[Start of Attachment]
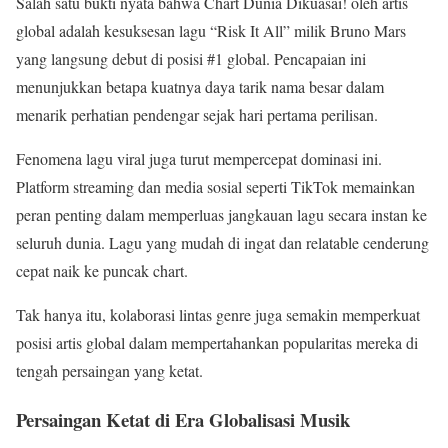
Salah satu bukti nyata bahwa Chart Dunia Dikuasai! oleh artis
global adalah kesuksesan lagu “Risk It All” milik Bruno Mars
yang langsung debut di posisi #1 global. Pencapaian ini
menunjukkan betapa kuatnya daya tarik nama besar dalam
menarik perhatian pendengar sejak hari pertama perilisan.
Fenomena lagu viral juga turut mempercepat dominasi ini.
Platform streaming dan media sosial seperti TikTok memainkan
peran penting dalam memperluas jangkauan lagu secara instan ke
seluruh dunia. Lagu yang mudah di ingat dan relatable cenderung
cepat naik ke puncak chart.
Tak hanya itu, kolaborasi lintas genre juga semakin memperkuat
posisi artis global dalam mempertahankan popularitas mereka di
tengah persaingan yang ketat.
Persaingan Ketat di Era Globalisasi Musik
[End of Attachment]
### The problem
Among the lines of the data, find every one that holds "posisi" and copy it.

### Worked solution
yang langsung debut di posisi #1 global. Pencapaian ini
posisi artis global dalam mempertahankan popularitas mereka di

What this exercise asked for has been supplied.